The usual racing media advice is to follow the betting. Why follow losing punters with big pockets and even bigger holes in their pockets who are placing substantial bets on unraced horses at short odds without any knowledge of many of the other horses in the field?
We wrote the following in Punt to Win a few years ago. It is just as relevant today.
In the same race the John Hawkes' trained Huit who had won a barrier trial 18 days earlier was sent out at the short odds of $4.20. He finished third, but at least was only beaten by a length.
There was also very solid money in the betting ring for the Gai Waterhouse trained Achievable who firmed from $5.00 to $4.00 and finished fourth, while Jack Denham's Vital Agreement met with support at $5.00 and was beaten by six lengths.
The winner? Magic Marvo, trained by Rod Craig at Warwick Farm. Magic Marvo eased from $31.00 to $71.00 in the betting ring. At his only start 13 days earlier he was comfortably beaten in a 2YO Maiden at Wyong starting at $26.00.

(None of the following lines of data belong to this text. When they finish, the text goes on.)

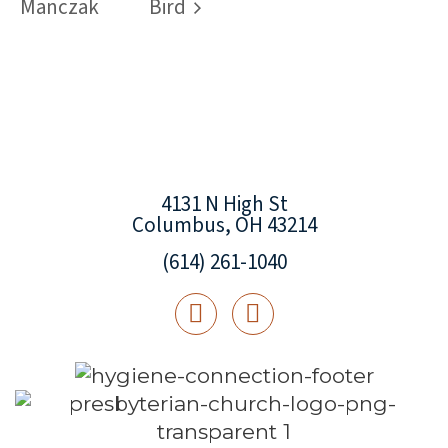
Manczak
Bird
4131 N High St
Columbus, OH 43214
(614) 261-1040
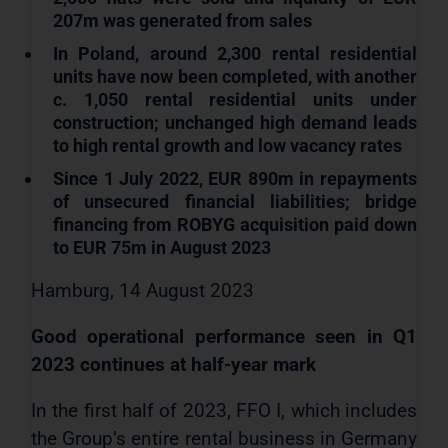
207m was generated from sales
In Poland, around 2,300 rental residential
units have now been completed, with another
c. 1,050 rental residential units under
construction; unchanged high demand leads
to high rental growth and low vacancy rates
Since 1 July 2022, EUR 890m in repayments
of unsecured financial liabilities; bridge
financing from ROBYG acquisition paid down
to EUR 75m in August 2023
Hamburg, 14 August 2023
Good operational performance seen in Q1
2023 continues at half-year mark
In the first half of 2023, FFO I, which includes
the Group’s entire rental business in Germany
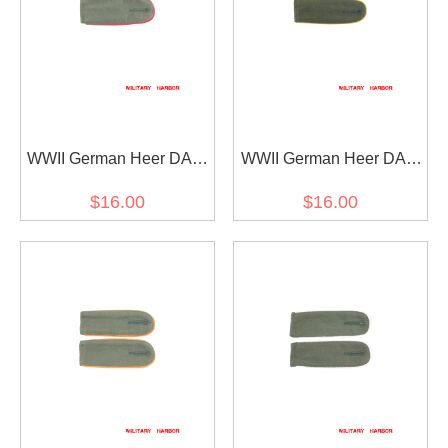
WWII German Heer DAK
WWII German Heer DAK
Artillery EM shoulder
Cavalry Recon EM
$16.00
$16.00
boards
shoulder boards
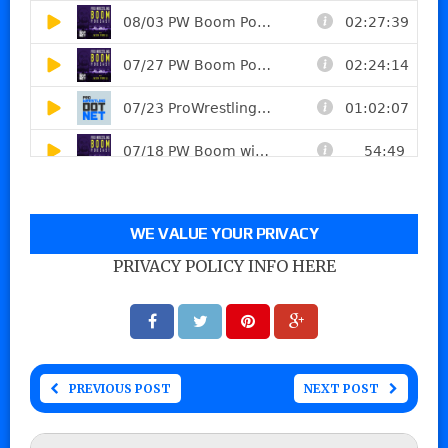
WE VALUE YOUR PRIVACY
PRIVACY POLICY INFO HERE
PREVIOUS POST
NEXT POST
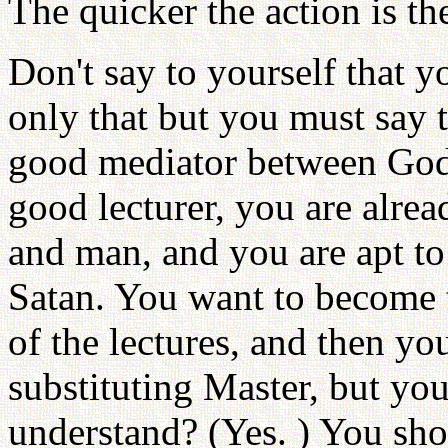
The quicker the action is the 
Don't say to yourself that y
only that but you must say 
good mediator between God 
good lecturer, you are alre
and man, and you are apt to 
Satan. You want to become t
of the lectures, and then yo
substituting Master, but yo
understand? (Yes. ) You sho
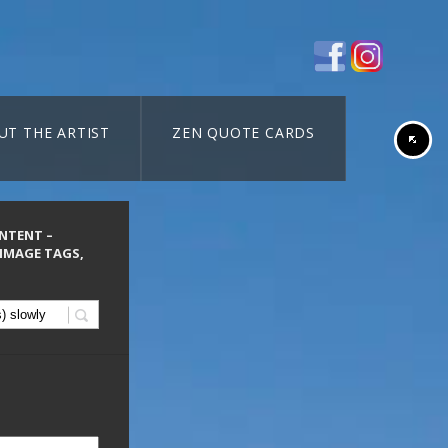
UT THE ARTIST
ZEN QUOTE CARDS
ONTENT –
 IMAGE TAGS,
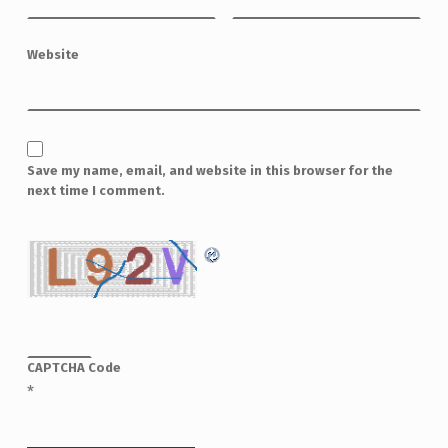
Website
Save my name, email, and website in this browser for the
next time I comment.
CAPTCHA Code
*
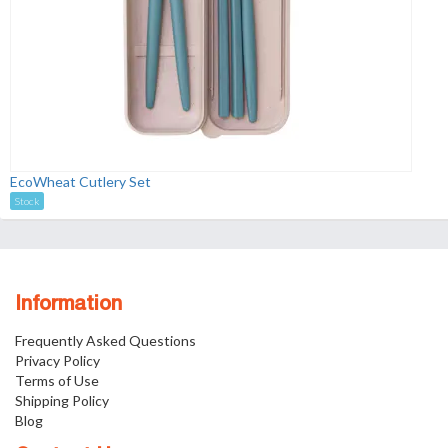
EcoWheat Cutlery Set
Stock
Information
Frequently Asked Questions
Privacy Policy
Terms of Use
Shipping Policy
Blog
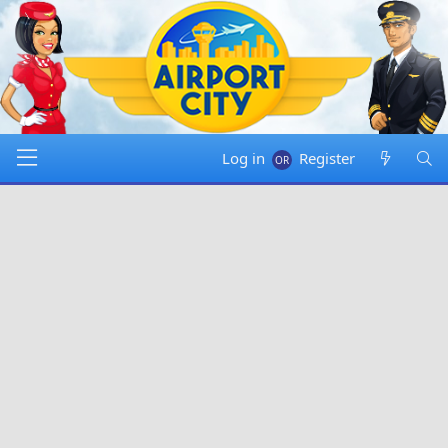
Log in
Register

Magic Marvo's tote odds ranged from $51.90 to $28.50. A massive difference and well under the betting ring odds. As is usually the case, in smallish fields longshots pay better with bookmakers. Tote punters often indiscriminately back tote longshots in small fields because they "look like good odds" or for a "bit of fun" and it doesn't take much money for the tote to massacre the price of longshots.
There was a similar scenario at Victoria Park in their restricted, 13 horse 2YO race over 1000 metres. Only three horses had race experience.
Kelmark, not seen publicly in barrier trials, trained by Stuart Gower and ridden by Shayne Cahill was heavily supported on track from $7.50 into $4.20. This colt never gave a yelp and finished eighth of 13, well down the track.
The $4.00 favourite, who also firmed in the betting, was Gucci Guru, trained by Leon Macdonald and ridden by leading South Australian hoop Jason Holder. He finished seventh.
The winner Tia Jane who paid $23.20 had the benefit of two races. She was only beaten by three lengths in a similar standard race at her last start. The only other horses with race experience, Dark Horizon and Miss Vodka finished second and third respectively. The trifecta paid up to $1867."